On March 18, 2015, the Company received $75,000 from an accredited investor towards the purchase of 18,750 units in a private placement offering.  Each unit consists of  (i) one (1) share of 12.5% Convertible Preferred Stock  and (ii) one (1) warrant, to acquire 8.56 shares of the Company’s common stock, par value, $0.00005 per share, at an exercise price of $0.64 per share all pursuant to separate Securities Purchase Agreements entered into with the investor.  As the shares were not yet issued, the $75,000 was recorded as preferred stock payable as of March 31, 2015.

On June 1, 2015, the Company received $25,000 from an accredited investor towards the purchase of 6,250 units in a private placement offering.  Each unit consists of  (i) one (1) share of 12.5% Convertible Preferred Stock  and (ii) one (1) warrant, to acquire 8.56 shares of the Company’s common stock, par value, $0.00005 per share, at an exercise price of $0.64 per share all pursuant to separate Securities Purchase Agreements entered into with the investor.

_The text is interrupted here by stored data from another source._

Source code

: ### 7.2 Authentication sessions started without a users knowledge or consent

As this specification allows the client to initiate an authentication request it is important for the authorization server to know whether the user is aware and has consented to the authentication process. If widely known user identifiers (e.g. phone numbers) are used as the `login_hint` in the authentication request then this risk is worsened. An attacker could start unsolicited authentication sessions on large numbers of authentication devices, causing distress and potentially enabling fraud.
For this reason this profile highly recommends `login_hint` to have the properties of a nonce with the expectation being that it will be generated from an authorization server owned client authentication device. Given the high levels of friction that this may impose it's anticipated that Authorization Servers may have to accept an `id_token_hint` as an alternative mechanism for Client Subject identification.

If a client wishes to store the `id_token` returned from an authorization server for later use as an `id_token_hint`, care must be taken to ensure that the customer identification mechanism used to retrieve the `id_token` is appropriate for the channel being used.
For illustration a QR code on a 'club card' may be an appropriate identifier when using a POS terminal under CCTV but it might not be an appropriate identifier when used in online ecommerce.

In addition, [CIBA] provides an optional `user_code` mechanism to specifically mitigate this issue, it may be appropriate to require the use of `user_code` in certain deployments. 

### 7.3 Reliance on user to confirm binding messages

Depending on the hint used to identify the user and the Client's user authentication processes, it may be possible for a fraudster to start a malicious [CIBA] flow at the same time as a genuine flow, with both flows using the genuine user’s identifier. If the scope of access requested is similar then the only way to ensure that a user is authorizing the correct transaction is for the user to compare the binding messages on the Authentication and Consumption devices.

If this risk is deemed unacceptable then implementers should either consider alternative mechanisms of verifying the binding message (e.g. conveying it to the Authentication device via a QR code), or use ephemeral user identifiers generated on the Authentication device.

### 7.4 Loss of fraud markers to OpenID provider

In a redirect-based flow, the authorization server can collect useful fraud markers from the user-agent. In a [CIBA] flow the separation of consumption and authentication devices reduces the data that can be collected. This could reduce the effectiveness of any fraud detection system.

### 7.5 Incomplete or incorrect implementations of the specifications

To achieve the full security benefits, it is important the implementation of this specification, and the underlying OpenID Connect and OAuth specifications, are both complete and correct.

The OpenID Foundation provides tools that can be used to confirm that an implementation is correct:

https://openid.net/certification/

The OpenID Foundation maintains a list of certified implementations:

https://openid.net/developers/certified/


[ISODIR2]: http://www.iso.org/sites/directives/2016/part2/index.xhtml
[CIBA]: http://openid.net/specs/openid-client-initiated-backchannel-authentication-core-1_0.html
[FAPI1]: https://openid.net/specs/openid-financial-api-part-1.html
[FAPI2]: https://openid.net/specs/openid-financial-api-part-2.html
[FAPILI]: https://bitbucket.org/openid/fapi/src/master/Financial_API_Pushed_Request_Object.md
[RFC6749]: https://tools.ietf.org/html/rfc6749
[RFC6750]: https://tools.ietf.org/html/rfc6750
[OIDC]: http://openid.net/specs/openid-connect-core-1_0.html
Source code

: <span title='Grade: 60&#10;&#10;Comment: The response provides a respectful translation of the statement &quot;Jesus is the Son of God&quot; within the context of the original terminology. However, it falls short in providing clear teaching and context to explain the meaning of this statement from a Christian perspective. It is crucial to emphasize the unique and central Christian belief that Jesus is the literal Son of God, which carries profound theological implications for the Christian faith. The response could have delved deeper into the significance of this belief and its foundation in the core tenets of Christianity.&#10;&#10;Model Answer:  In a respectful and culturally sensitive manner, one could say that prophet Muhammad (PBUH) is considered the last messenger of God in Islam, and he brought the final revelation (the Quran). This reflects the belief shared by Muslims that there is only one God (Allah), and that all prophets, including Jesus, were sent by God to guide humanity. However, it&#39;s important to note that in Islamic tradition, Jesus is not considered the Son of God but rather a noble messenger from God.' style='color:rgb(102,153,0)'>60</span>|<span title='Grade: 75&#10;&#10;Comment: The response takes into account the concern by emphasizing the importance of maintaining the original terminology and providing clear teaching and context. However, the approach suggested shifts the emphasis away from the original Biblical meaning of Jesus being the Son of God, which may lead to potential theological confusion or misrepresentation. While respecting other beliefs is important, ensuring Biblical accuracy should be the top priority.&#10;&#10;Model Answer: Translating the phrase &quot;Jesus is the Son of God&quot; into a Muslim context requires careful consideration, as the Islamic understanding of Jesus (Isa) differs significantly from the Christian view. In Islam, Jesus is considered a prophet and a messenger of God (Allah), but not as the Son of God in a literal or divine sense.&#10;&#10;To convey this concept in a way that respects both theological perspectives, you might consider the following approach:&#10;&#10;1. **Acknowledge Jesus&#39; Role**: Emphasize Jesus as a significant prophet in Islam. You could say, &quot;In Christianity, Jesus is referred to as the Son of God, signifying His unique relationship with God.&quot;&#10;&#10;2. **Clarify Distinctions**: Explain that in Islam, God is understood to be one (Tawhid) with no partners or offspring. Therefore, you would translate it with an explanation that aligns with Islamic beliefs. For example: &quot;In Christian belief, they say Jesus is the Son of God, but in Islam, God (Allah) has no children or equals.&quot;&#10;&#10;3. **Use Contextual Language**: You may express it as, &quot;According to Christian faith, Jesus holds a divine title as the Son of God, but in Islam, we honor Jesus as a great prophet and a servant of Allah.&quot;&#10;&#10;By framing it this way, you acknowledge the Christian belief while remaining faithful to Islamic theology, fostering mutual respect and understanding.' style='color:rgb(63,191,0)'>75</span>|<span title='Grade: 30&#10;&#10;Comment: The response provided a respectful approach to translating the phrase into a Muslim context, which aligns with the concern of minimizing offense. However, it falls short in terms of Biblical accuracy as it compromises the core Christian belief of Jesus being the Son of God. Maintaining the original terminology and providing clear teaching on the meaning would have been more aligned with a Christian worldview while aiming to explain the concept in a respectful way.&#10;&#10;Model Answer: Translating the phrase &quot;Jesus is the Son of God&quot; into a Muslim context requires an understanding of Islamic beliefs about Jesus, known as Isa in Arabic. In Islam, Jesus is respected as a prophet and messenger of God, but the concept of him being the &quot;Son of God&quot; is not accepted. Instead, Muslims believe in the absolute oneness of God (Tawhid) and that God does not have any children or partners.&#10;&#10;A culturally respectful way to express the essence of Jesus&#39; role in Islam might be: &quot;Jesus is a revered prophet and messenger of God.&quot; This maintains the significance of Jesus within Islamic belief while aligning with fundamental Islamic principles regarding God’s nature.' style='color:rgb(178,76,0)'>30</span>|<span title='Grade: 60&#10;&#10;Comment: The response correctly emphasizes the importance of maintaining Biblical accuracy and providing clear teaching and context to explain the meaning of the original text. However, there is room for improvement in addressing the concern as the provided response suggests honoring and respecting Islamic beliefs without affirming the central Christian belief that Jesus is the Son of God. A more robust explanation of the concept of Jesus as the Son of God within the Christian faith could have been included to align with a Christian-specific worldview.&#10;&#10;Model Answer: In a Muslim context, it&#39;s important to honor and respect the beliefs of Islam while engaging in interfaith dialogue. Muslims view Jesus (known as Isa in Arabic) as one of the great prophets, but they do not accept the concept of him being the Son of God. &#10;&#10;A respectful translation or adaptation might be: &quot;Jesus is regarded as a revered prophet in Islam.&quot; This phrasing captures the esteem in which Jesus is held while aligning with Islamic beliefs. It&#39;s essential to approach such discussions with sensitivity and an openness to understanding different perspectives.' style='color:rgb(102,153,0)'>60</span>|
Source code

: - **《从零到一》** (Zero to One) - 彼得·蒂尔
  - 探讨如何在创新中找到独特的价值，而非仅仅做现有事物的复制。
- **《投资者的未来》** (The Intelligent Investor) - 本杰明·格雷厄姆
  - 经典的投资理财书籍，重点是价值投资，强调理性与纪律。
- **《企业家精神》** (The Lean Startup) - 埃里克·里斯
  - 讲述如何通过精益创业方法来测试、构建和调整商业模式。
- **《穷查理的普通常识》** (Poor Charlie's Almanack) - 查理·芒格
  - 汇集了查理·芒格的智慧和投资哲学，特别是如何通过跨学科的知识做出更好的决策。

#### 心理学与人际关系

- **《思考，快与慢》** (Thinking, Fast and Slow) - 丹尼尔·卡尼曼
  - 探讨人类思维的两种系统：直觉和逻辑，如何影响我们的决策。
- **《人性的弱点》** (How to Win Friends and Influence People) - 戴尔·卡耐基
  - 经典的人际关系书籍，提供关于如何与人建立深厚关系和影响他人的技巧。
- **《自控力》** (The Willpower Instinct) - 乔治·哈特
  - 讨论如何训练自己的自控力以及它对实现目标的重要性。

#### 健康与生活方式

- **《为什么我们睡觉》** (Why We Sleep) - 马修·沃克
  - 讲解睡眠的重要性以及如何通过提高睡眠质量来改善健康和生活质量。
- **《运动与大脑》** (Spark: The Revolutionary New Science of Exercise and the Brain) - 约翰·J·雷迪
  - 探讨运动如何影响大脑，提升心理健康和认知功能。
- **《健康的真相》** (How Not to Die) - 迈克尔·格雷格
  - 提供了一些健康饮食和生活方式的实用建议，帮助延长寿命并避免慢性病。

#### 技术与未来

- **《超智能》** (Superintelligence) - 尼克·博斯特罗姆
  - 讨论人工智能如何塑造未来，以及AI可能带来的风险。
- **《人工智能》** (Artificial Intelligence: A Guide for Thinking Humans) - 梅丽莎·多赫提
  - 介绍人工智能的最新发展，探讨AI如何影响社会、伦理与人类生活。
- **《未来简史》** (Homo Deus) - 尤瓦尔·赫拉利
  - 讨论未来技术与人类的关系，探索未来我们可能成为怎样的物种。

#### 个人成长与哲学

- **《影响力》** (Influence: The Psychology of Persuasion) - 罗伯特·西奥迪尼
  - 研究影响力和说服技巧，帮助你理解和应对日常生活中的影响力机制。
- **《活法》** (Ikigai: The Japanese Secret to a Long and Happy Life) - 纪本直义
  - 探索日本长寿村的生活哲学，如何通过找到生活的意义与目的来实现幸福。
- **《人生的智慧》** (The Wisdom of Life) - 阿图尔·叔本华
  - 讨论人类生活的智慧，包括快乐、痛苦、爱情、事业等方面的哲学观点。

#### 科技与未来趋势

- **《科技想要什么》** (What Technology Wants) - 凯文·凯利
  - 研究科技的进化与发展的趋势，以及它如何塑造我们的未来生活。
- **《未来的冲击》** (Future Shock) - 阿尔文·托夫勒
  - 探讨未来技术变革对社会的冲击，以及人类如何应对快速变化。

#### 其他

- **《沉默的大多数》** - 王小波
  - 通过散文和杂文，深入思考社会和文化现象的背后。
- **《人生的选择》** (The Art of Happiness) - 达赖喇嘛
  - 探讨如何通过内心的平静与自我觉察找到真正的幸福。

Preferred Stock Issued to Vendors

On May 12, 2015, the Company agreed to issue 12,500 shares of 12.5% Convertible Preferred Stock and 107,000 warrants to acquire the Company’s Common Stock at an exercise price of $0.64 per share in satisfaction of outstanding accounts payable due to a vendor.  The outstanding balance due to this vendor was $60,885. The company recognized a loss of $13,990 as a result of the payable conversion.

Preferred Stock Payable

On May 1, 2015, the Company and its landlord executed an amendment to the current lease extending the lease until October 14, 2015.  The parties agreed that the Company will deliver to the landlord 8,010 shares of its 12.5% convertible preferred stock which shares are convertible to common stock at the landlord’s option at .088 per preferred share.  The Company recorded a preferred stock payable and rent expense of $48,060 for the three months ended June 30, 2015.

There were no shares of 12.5% Convertible Preferred Stock outstanding during the six months ended June 30, 2014.

Dividends Accrued

As of June 30, 2015, the Company had accrued dividends of $116,079.  There were no accrued dividends as of December 31, 2014.